野球の練習を終えて帰宅した僕は、そのまま迷うことなく兄の部屋の前に立っていた。

ノックなんて、する気はなかった。

そんな文化は、もうとっくになくなっていた。

胸の奥に溜まり続けていた何かが、限界を越えていた。


「負け犬!聞こえてるか!」


吐き出した瞬間、喉の奥が焼けるように痛んだ。

それでも止まらない。止められない。


「お前の学校、甲子園で優勝したぞ。辞めて正解だったな?

棚橋キャプテン、凄かったよ」


消したくても消せない映像がリピートされる。


「ふざけんなよ……!」


握った拳に、爪が食い込む。

痛みすら忘れていた。


「俺がどんな気持ちで野球やってるか、分かるかよ……!

気楽でいいよな……ニートは!」


分かってる。

こんなこと言っちゃいけないって。

でも、もう止まらなかった。


「もう、いっそのこと――」


一瞬だけ、躊躇いが喉に引っかかる。

それでも、押し込んだ。


「死んでくれよ!」


吐き出した言葉は、思っていたよりもずっと重くて、

そのまま自分の中に突き刺さった。

――その瞬間だった。


「スッ」


音もなく、扉が開いた。

気づいた時には、肩を掴まれていた。

兄だった。

無精髭。

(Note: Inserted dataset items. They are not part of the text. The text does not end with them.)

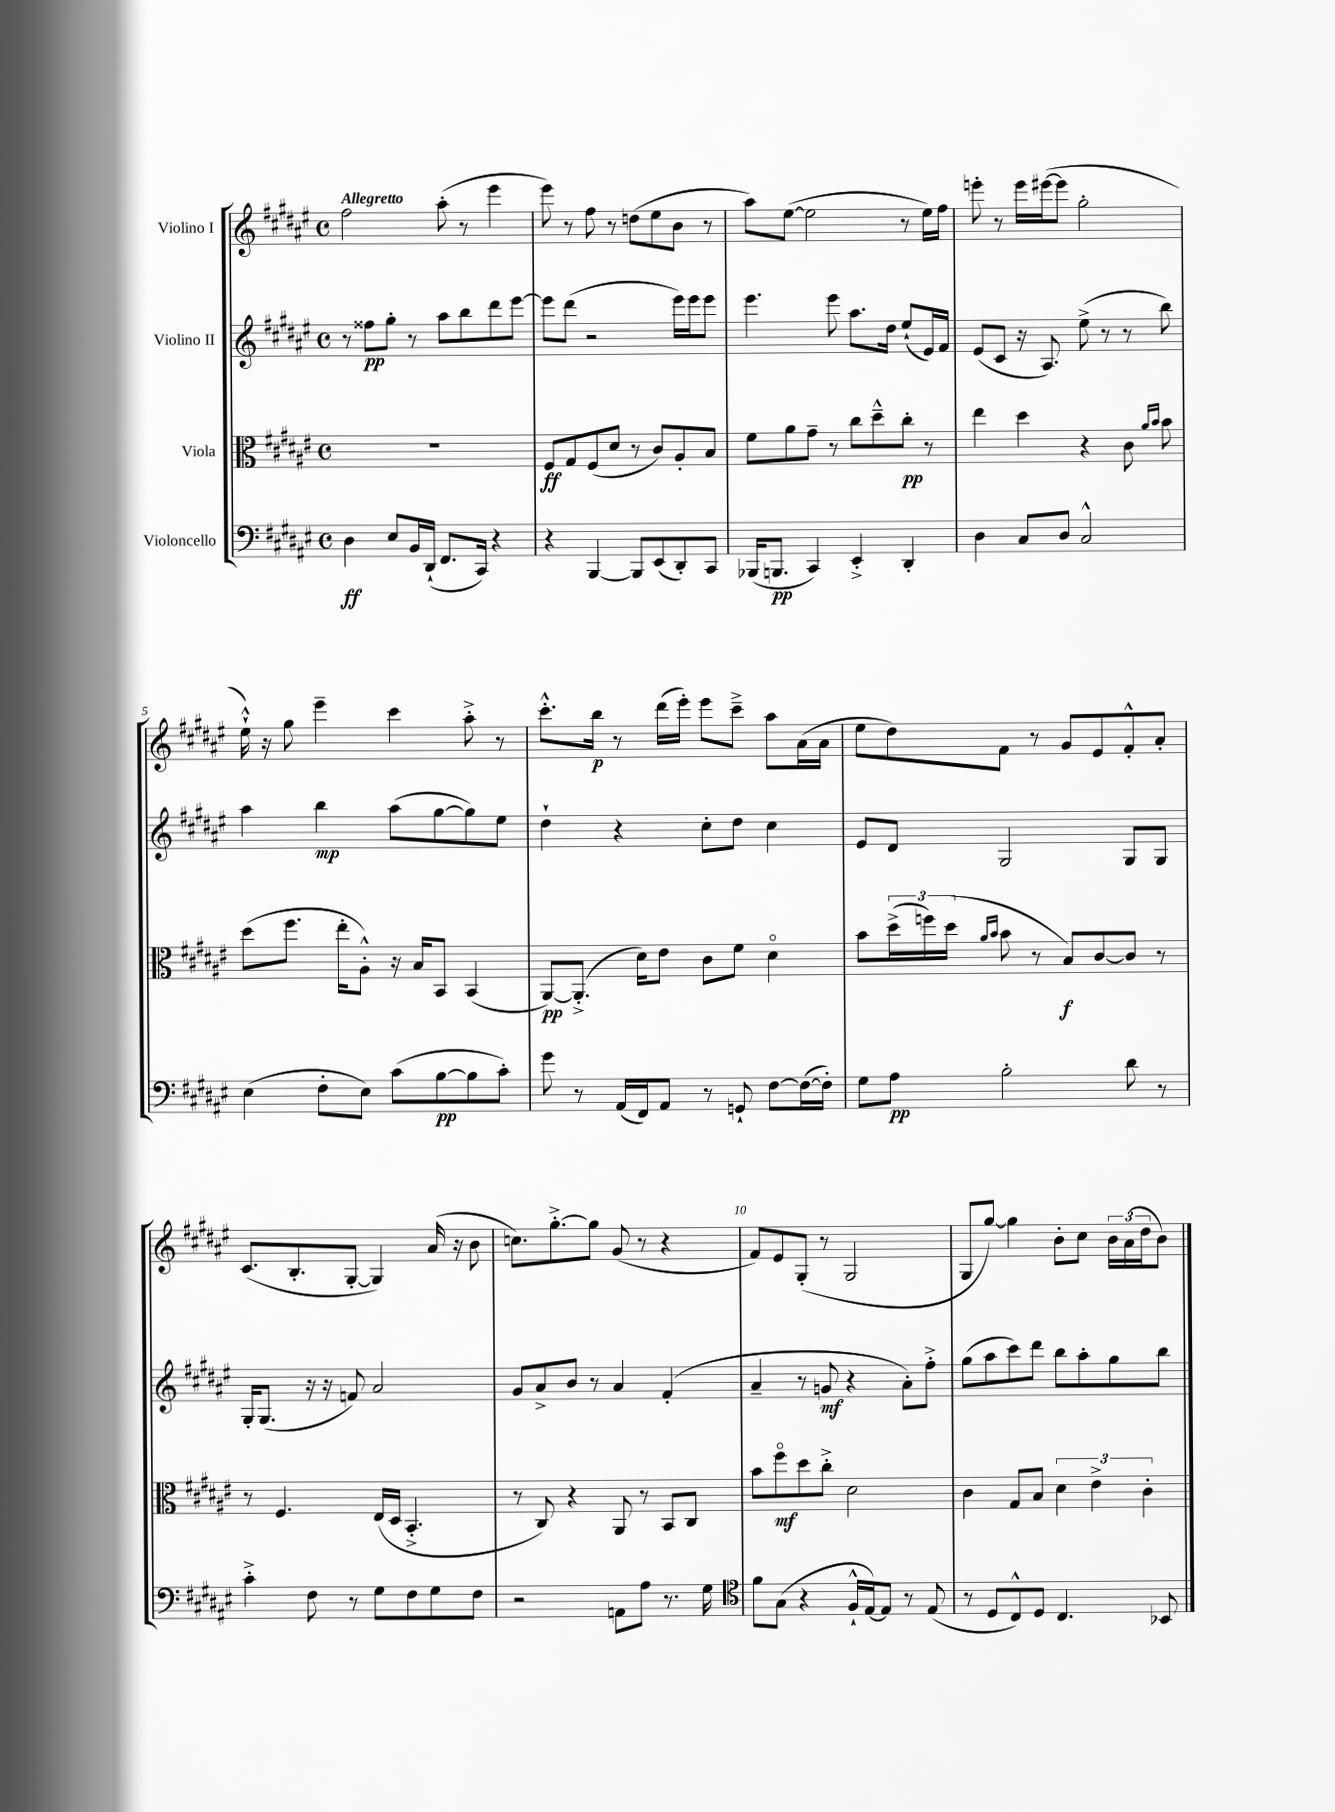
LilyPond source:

<<
\new StaffGroup <<
\new Staff = "s0" \with { instrumentName = "Violino I" } {
    \clef treble \key fis \major \defaultTimeSignature \time 4/4 \tempo "Allegretto"
    fis''2 ais''8-.( r8 eis'''4 |
    eis'''8) r8 fis''8 r8 d''8( eis''8 b'8 r8 |
    ais''8) eis''8~( eis''2 r8 eis''16) fis''16 |
    e'''8-. r8 e'''16 eis'''16~( eis'''8 gis''2-. |
    eis''16-!-^) r16 gis''8 eis'''4-- cis'''4 ais''8-.-> r8 |
    cis'''8.-.-^ b''16\p r8 dis'''16( eis'''16-.) eis'''8 cis'''8---> ais''8 ais'16( ais'16 |
    eis''8 dis''8) fis'8 r8 gis'8 eis'8 fis'8-.-^ ais'8-. |
    cis'8.( b8.-. gis8~-. gis4) ais'16( r16 b'8 |
    c''8.) gis''8.~-.-> gis''8 gis'8( r8 r4 |
    fis'8) eis'8 gis8-.( r8 gis2 |
    gis8 gis''8~) gis''4 b'8-. cis''8 \tuplet 3/2 { b'16 ais'16( dis''16 } b'8) \bar "|." |
}
\new Staff = "s1" \with { instrumentName = "Violino II" } {
    \clef treble \key fis \major \defaultTimeSignature \time 4/4
    r8 fisis''8\pp gis''8-. r8 ais''8 b''8 dis'''8 eis'''8~ |
    eis'''8 dis'''8( r2 eis'''16) eis'''16 eis'''8 |
    eis'''4. eis'''8 ais''8. dis''16 eis''8-!( eis'16) fis'16 |
    eis'8( cis'8 r16 ais8.) eis''8->( r8 r8 b''8) |
    ais''4 b''4\mp ais''8( gis''8~ gis''8) eis''8 |
    dis''4-! r4 cis''8-. dis''8 cis''4 |
    eis'8 dis'8 gis2 gis8 gis8 |
    gis16-. gis8.( r16 r16 f'8) ais'2 |
    gis'8 ais'8-> b'8 r8 ais'4 fis'4-.( |
    ais'4-- r8 g'8\mf r4 ais'8-.) fis''8-.-> |
    gis''8( ais''8 cis'''8) dis'''8 b''8 ais''8-. gis''8 b''8 \bar "|." |
}
\new Staff = "s2" \with { instrumentName = "Viola" } {
    \clef alto \key fis \major \defaultTimeSignature \time 4/4
    R1 |
    fis8\ff gis8 fis8( dis'8 r8 cis'8) ais8-. b8 |
    fis'8 ais'8 gis'8-- r8 cis''8 dis''8---^ cis''8-.\pp r8 |
    eis''4 dis''4 r4 cis'8 \grace { ais'16 b'16 } b'8 |
    dis''8( fis''8. eis''16-. ais8-.-^) r16 b16 b,8 b,4( |
    ais,8~\pp) ais,8.-.->( dis'16) eis'8 cis'8 fis'8 dis'4\flageolet |
    b'8 \tuplet 3/2 { dis''16->( f''16) dis''16( } \grace { ais'16 b'16 } b'8 r8 b8\f) cis'8~ cis'8 r8 |
    r8 fis4. eis16( dis16 b,4.-.-> |
    r8 cis8) r4 ais,8 r8 b,8 cis8 |
    b'8 fis''8\flageolet\mf dis''8 cis''8-.-> dis'2 |
    cis'4 gis8 b8 \tuplet 3/2 { dis'4 eis'4-> cis'4-. } \bar "|." |
}
\new Staff = "s3" \with { instrumentName = "Violoncello" } {
    \clef bass \key fis \major \defaultTimeSignature \time 4/4
    dis4\ff eis8 b,16 dis,16-!( fis,8. cis,16) r4 |
    r4 b,,4~ b,,8 eis,8( dis,8-.) cis,8 |
    bes,,16( b,,8.\pp cis,4) eis,4-.-> dis,4-. |
    dis4 cis8 dis8 cis2-^ |
    eis4( fis8-. eis8) cis'8( b8~\pp b8 cis'8-.) |
    gis'8 r8 ais,16( fis,16) ais,8 r8 g,8-! fis8~ fis16~( fis16-.) |
    gis8 ais8\pp b2-. dis'8 r8 |
    cis'4-.-> fis8 r8 gis8 fis8 gis8 fis8 |
    r2 a,8 ais8 r8. gis16 |
    \clef tenor fis'8 gis8( r4 fis16-!-^ eis16~) eis8 r8 eis8( |
    r8 dis8 cis8-^) dis8 cis4. bes,8 \bar "|." |
}
>>
>>
\layout { \context { \Score \override BarNumber.break-visibility = ##(#f #t #t) barNumberVisibility = #(every-nth-bar-number-visible 5) } }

伸びた髪。

そして――明らかに、前よりも大きくなった体。

目が、違った。

人の目じゃない。

獣みたいな目だった。

肩が軋む。

骨が、嫌な音を立てる。


――殺される。


本気で、そう思った。

その瞬間ーー

兄は、ふっと手を離した。


「肩で良かったな」


静かな声だった。


「首だったら、今頃お前、死んでたな」


怒りも、威圧もなかった。

ただ、“事実”を置かれただけみたいだった。

目が合う。

そこにあったのは、怒りでも憎しみでもなくて――

壊れかけた、何かだった。


「毎日さ」


低い声が、ゆっくりと耳に落ちてくる。


「負け犬だのニートだのって、好き勝手言ってくれるけど…。」


口元を歪ませ、一拍飲み込んだ。


「さっきの最後の言葉だけは、許せないんだよ」


その瞬間、鋭かった目が、ふっと揺れた。


「俺に死んで欲しい?」


問いは、静かだった。

怒りじゃない。まるで、痛みだった。


「どうせ四年後……」


言いかけて、飲み込むように、言葉を閉じた。


「お前がどんなに辛いとか知らないよ」


妙に落ち着いた声で


「お前も、俺がどんなに辛いか知らないだろ」


視線を外してため息と一緒に言葉を落とした。


「がっかりさせるな」


そして、小さく。


「もう、決まってるんだよ」


その奥で、一瞬だけ何かが揺れた。


見間違いかもしれない。

でも――目を離せなかった。


「うるせぇよ!」


それを振り払うみたいに、僕は叫んでいた。

そして、逃げるように自分の部屋へ飛び込んだ。


閉めたドアの"バンッ――"という音だけが、廊下に大きく響いた。


今まで積み上げてきた感情が、一気に崩れ落ちた。


何も言い返せなかった。

言い返せなかったことが――

一番、悔しかった。

そして。

分かってしまった。

兄はもう――

“あの時の兄ちゃん”じゃない。


もう、元には戻れない。


そう思った瞬間、

どこかで何かが、完全に切れた気がした。